» **PROBLEM**
Skip the pictures, please, and write out exactly the lines from the opening of the data through the line containing "right elbow: (334, 290)".

Collected data entries
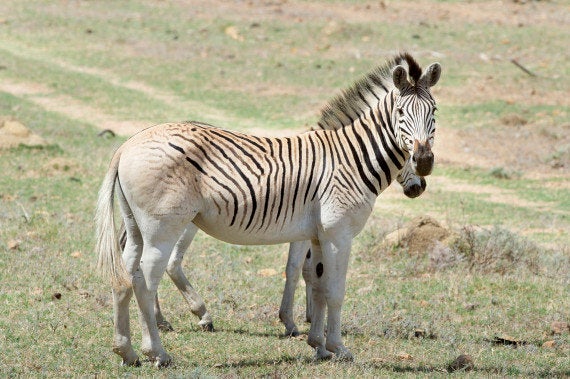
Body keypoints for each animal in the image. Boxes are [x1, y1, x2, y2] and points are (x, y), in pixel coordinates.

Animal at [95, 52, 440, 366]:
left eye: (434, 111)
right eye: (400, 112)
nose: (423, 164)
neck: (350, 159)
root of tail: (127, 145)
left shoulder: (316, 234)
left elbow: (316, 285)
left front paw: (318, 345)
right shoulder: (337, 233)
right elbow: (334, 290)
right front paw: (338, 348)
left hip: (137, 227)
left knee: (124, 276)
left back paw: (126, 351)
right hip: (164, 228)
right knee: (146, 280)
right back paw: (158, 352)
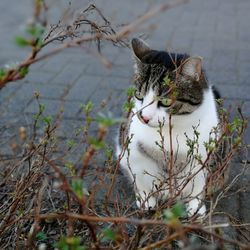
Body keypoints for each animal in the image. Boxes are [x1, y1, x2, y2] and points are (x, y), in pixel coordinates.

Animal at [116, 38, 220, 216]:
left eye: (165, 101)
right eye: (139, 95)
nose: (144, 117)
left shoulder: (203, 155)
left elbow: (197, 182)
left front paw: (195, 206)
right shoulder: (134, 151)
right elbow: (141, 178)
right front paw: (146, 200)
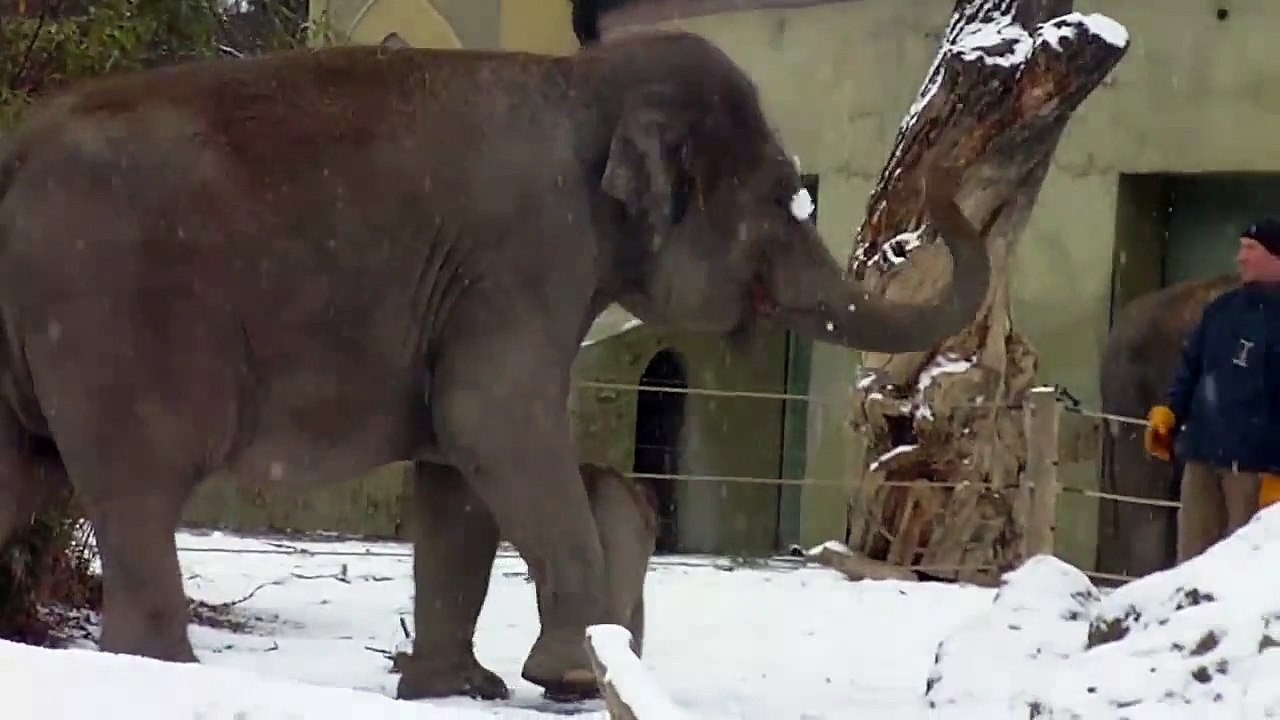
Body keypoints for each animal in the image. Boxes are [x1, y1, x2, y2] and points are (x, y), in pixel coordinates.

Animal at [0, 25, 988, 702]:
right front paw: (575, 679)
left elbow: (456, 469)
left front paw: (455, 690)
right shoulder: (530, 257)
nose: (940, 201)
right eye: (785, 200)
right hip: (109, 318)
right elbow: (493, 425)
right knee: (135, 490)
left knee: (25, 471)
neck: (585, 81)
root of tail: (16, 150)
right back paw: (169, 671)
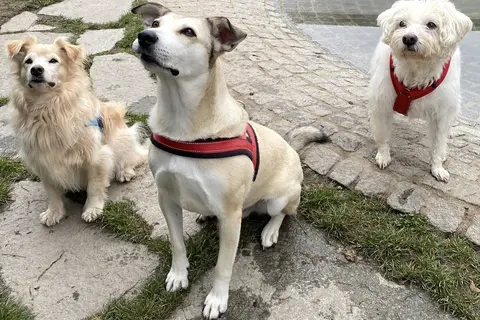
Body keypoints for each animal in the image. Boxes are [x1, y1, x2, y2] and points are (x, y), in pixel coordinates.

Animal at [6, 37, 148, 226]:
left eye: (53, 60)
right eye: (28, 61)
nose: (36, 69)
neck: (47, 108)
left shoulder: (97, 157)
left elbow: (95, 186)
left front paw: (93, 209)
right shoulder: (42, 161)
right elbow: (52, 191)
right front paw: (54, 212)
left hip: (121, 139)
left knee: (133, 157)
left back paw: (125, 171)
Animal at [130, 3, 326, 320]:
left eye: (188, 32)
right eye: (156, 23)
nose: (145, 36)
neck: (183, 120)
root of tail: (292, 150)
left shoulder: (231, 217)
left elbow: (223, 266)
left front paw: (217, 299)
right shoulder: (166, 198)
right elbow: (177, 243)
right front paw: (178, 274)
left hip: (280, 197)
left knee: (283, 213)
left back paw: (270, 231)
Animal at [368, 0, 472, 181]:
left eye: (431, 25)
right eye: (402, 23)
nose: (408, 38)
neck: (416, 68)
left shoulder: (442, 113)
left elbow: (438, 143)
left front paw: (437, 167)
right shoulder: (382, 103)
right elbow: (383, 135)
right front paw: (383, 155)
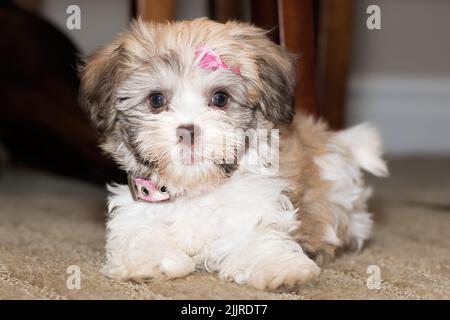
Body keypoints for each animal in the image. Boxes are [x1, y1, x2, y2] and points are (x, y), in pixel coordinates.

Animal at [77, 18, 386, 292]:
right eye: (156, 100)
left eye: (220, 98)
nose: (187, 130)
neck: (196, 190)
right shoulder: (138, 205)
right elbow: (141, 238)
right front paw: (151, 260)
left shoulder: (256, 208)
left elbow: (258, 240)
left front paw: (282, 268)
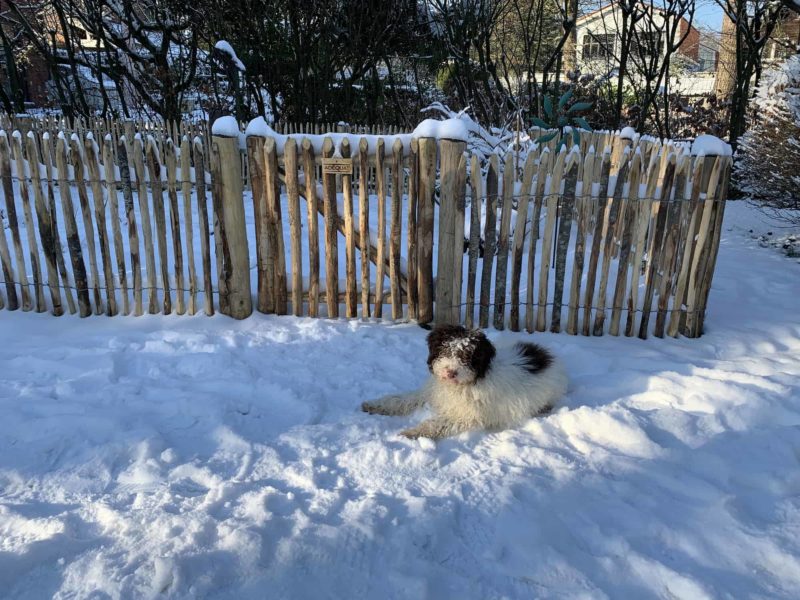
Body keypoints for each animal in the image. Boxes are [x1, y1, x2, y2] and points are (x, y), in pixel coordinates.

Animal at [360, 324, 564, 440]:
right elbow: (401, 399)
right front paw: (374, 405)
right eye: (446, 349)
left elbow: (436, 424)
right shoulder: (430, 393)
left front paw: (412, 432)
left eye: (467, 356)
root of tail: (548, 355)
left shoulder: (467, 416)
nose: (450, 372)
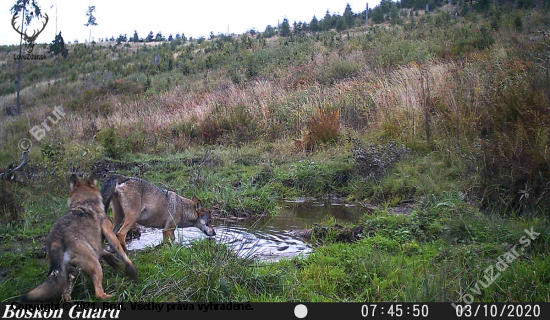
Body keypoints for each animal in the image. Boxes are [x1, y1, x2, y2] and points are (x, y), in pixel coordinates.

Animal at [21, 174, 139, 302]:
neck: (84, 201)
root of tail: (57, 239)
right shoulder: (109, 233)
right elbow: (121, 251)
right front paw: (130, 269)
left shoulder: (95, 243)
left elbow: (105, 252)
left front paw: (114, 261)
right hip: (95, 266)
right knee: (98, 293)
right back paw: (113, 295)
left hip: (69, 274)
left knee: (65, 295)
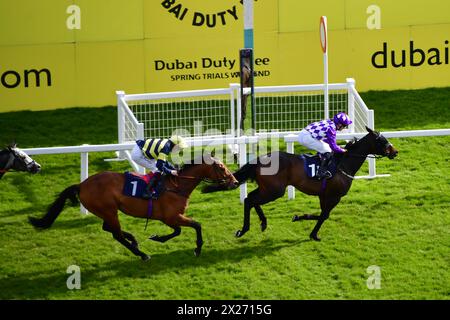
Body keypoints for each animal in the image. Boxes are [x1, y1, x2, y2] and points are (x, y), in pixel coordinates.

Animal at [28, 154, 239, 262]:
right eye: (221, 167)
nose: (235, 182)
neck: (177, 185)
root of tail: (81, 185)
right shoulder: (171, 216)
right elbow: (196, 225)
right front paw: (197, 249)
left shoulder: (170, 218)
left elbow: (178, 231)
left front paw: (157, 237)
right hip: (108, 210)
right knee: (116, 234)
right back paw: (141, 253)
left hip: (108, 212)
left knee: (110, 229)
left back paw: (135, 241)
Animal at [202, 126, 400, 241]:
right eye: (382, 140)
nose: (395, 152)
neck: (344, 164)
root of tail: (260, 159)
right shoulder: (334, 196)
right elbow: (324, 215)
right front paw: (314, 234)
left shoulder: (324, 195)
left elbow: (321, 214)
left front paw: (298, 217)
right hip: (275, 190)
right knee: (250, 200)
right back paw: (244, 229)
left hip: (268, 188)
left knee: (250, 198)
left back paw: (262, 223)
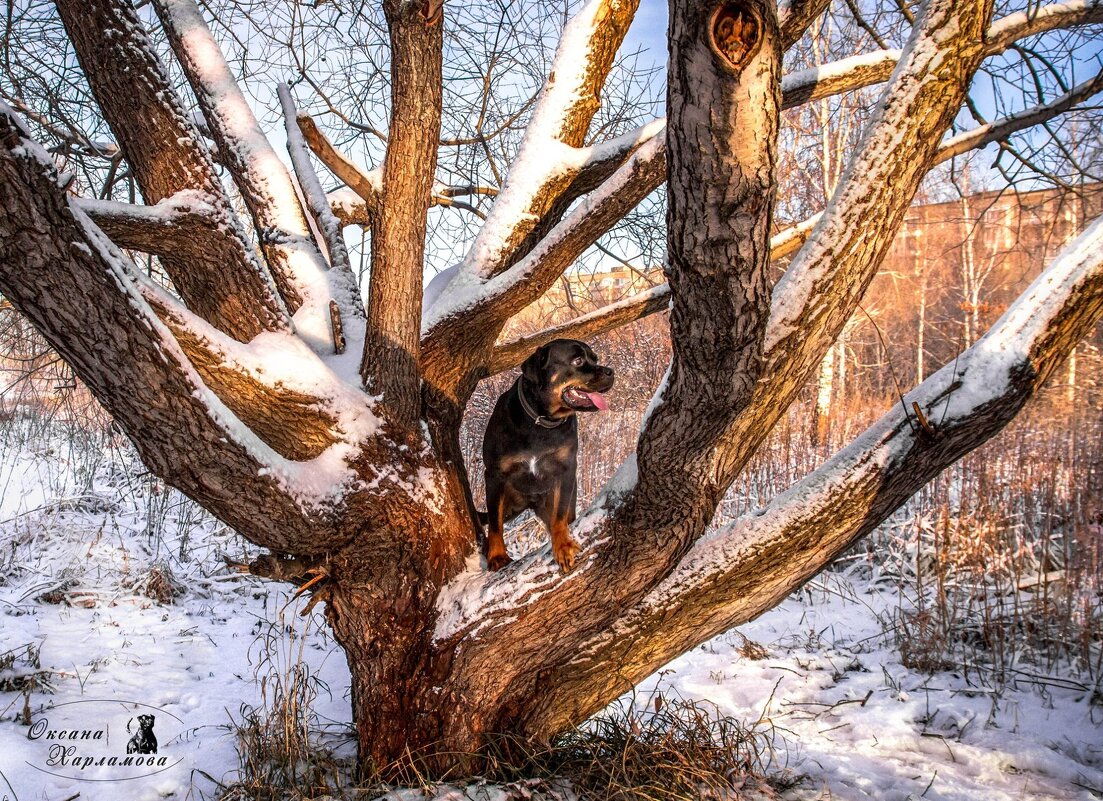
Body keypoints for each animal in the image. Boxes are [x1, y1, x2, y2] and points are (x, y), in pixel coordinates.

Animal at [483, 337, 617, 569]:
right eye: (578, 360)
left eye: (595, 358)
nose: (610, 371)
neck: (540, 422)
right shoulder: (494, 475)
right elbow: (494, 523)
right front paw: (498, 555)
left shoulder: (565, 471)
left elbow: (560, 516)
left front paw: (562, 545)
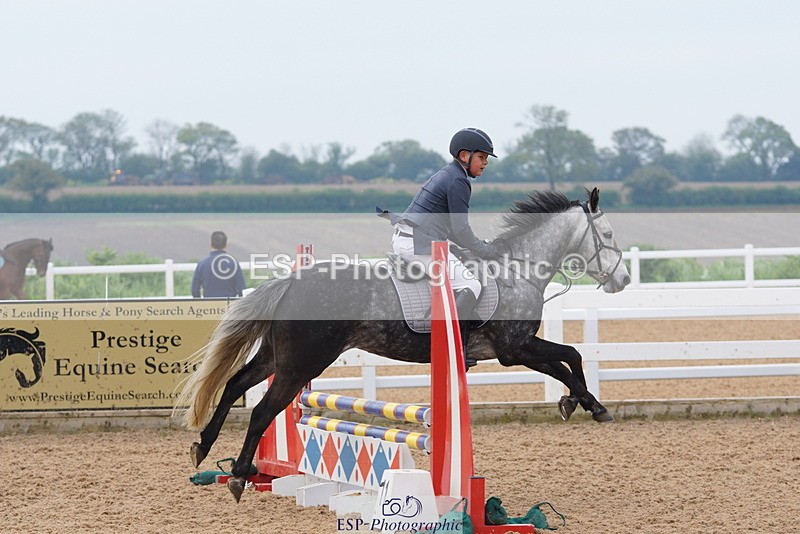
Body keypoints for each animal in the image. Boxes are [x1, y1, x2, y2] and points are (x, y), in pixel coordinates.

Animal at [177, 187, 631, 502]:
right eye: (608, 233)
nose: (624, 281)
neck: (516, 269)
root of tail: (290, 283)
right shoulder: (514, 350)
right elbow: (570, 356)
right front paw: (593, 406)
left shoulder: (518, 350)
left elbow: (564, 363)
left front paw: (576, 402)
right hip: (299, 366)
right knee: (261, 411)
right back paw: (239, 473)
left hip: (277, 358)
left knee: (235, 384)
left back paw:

» **SOLUTION TO THE PROBLEM**
Body keypoints for each animal in the image. Boxes are [x1, y1, x2, y2] and points are (x, y), in pixel coordinates.

Animal at [95, 52, 440, 366]:
left eye: (434, 111)
right eye: (400, 112)
nose: (423, 164)
neck: (350, 159)
root of tail: (127, 145)
left shoulder: (316, 234)
left elbow: (316, 285)
left front paw: (318, 345)
right shoulder: (337, 233)
right elbow: (334, 290)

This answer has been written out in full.